Reefer Madness – Marijuana and Construction
As laws pertaining to marijuana use, whether based on medicinal or recreational use evolve, the implications of usage will continue to have a growing impact on the construction industry. As such it is important for contractors to keep abreast of the status of the laws pertaining to this important issue. There are a number of laws which are directly implicated including the following.
The United States Department of Transportation does not authorize “medical marijuana” under state law to be a valid medical explanation for a transportation employee’s positive drug test result.
The Federal Drug Free Workplace Act requires some Federal contractors to agree to provide drug-free workplaces as a condition to being awarded contracts.
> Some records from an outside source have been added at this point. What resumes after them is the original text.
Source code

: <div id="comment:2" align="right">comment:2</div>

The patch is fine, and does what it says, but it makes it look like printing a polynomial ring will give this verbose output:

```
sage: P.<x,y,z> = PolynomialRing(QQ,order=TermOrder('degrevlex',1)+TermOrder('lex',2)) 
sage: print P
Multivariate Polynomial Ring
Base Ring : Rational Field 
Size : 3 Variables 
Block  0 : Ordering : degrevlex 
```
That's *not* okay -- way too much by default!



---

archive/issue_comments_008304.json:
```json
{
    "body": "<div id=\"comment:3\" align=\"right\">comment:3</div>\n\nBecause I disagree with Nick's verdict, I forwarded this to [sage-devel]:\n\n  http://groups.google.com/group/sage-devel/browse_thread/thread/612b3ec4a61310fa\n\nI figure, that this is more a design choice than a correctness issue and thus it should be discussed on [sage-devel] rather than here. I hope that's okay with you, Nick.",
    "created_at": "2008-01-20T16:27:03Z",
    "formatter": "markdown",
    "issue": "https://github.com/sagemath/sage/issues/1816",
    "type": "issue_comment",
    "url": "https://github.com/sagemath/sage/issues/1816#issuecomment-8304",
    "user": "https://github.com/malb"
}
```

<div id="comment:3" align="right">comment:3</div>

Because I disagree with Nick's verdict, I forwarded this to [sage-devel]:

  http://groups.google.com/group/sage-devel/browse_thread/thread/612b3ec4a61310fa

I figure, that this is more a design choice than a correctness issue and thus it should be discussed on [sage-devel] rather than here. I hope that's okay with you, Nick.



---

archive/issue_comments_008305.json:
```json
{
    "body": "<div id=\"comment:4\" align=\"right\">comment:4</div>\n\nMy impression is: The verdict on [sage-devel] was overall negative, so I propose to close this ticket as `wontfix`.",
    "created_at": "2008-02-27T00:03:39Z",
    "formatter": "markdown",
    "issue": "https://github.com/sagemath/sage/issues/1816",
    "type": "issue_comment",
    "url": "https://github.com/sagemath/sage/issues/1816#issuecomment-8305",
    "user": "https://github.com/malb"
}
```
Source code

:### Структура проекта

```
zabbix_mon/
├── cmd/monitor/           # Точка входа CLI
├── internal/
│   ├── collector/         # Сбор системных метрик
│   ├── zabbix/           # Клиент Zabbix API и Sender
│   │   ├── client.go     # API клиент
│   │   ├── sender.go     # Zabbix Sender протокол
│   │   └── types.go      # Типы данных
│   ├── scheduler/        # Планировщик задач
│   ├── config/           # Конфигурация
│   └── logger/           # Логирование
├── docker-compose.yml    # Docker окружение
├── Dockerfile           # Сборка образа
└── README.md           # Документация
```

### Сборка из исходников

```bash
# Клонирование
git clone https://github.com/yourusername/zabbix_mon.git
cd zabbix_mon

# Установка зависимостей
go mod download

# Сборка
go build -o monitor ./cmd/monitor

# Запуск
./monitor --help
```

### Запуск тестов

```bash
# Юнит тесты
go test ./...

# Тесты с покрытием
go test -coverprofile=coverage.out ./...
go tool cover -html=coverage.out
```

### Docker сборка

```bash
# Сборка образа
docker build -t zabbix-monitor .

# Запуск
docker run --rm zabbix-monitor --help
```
Contractors with at least one contract greater than $100,000 require all employees to be covered. Some of the requirements include publication of a policy statement regarding the unlawful use of controlled substances stating that such use is prohibited in the workplace, the establishment of a drug-free awareness program and making an ongoing, good faith effort to maintain a drug-free workplace.
Contrary to some beliefs, the Americans with Disabilities Act (“ADA”) does not require employers to accommodate marijuana usage for medical conditions. Nor does the ADA cover employees who use illegal drugs.
The Controlled Substance Act classifies marijuana as a Schedule 1 drug, and as such Florida employers should be able to enforce zero drug policies. While such policies may conflict with an employee’s right to use medically authorized marijuana outside of work, courts seem to be upholding an employer’s right to terminate employees based on violation of zero tolerance drug use policies.
Worker’s Compensation is another area implicated by marijuana use. Florida Statute §440.102, impacts how employers may operate drug-free workplace programs. Employers may receive discounts on their workers’ compensation premiums by implementing drug-free workplace programs. However, as Florida’s new medical marijuana law, provides that marijuana is not reimbursable under the workers’ compensation statute, employers who allow medical marijuana use under their drug policies may not be entitled to workers’ compensation discounts.
In adopting the “medical marijuana” law, the Florida Legislature did not intend to interfere with Florida employers’ current drug policies and programs. Not only would allowing medical marijuana use potentially increase an employer’s workers’ compensation premiums, employers would face the inherent risks that accompanies impaired employees at the workplace.
Under any circumstance, contractors should have a clearly delineated drug use policy and should keep abreast of the changing landscape concerning use of marijuana by consulting with competent legal counsel and experienced insurance professionals.